Auftrag und Zielsetzung

Auftraggeber: Behörde für Schule und Berufsbildung

Laufzeit: September 2016 bis Juni 2020

Das IfBQ wurde gemäß Vermerk vom 15. November 2017 mit der Evaluation der dritten Phase des Schulversuchs beauftragt. Es sollen sowohl Spezifika der dritten Phase (s.o.) als auch allgemeine Aspekte des Schulversuchs abschließend evaluiert werden.
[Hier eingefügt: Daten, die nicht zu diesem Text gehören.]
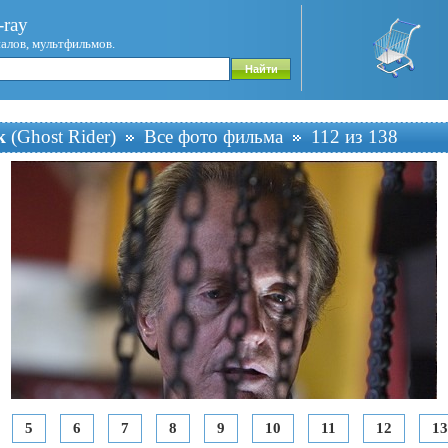
ray
иалов, мультфильмов.
к
(Ghost Rider)
Все фото фильма
112 из 138
5
6
7
8
9
10
11
12
13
Ziel der Evaluation ist es, zu überprüfen, wie die Rückmeldeformate von den unterschiedlichen Beteiligten wahrgenommen werden und wie hilfreich sie für die weitere Lernentwicklung sind. Darüber hinaus soll die Evaluation dazu dienen, Gelingensbedingungen für eine systemische Verankerung der Rückmelde- und Planungsinstrumente zu beschreiben, um zu einer lernförderlichen Beurteilungs- und Feedbackkultur beizutragen.

Zentrale Fragestellungen

Mit der Evaluation sollen drei Themen ausgewertet werden:

  1. Zeugnisse: Welche (alternativen) Zeugnisformate werden an den alles»könner-Schulen verwendet? Wie sind die Einstellungen von Eltern und Schülerinnen und Schülern zu diesen Zeugnisformaten bezogen auf Informationsgehalt, Verständlichkeit und Akzeptanz? Wie sind die Zeugnisformate in das Rückmelde- und Planungssystem eingebettet?
  2. Rückmeldeformate und Planungsinstrumente: In der Evaluation soll der Frage nachgegangen werden, wie die entwickelten Rückmeldeformate (Portfolioarbeit, Lerntagebuch etc.) und Planungsinstrumente (z.B. Kompetenzraster) systemisch verankert sind. Wie sehen Gelingensbedingungen aus? Wie kann ein Transfer der gesammelten Erkenntnisse in eine breitere Praxis unterstützt werden?
  3. Kompetenzen der Schülerinnen und Schüler: Mit diesem Thema soll der Aspekt der individuellen Kompetenzentwicklung von fachlichen und überfachlichen Kompetenzen untersucht werden. Wie sind die Kompetenzen bzw. Kompetenzentwicklungen von Schülerinnen und Schülern an alles»könner-Schulen im Vergleich zu denen von Schülerinnen und Schülern an anderen Schulen?

Anlage der Untersuchung

Das Evaluationskonzept umfasst folgende Erhebungen:

  • schriftliche (Paper-Pencil-)Befragung der Schülerinnen und Schüler sowie deren Eltern zum Zeugnisformat
  • mündliche Befragung der Funktionsträgerinnen und Funktionsträger sowie Lehrkräfte zur systemischen Verankerung der Rückmeldeformate und Planungsinstrumente
  • Datenanalyse zur Kompetenzentwicklung der Schülerinnen und Schüler

Die Befragungen finden im Schuljahr 2018/2019 statt. Ein Zwischenbericht soll Ende 2020 vorliegen. Der Abschlussbericht ist für das Jahr 2021 geplant.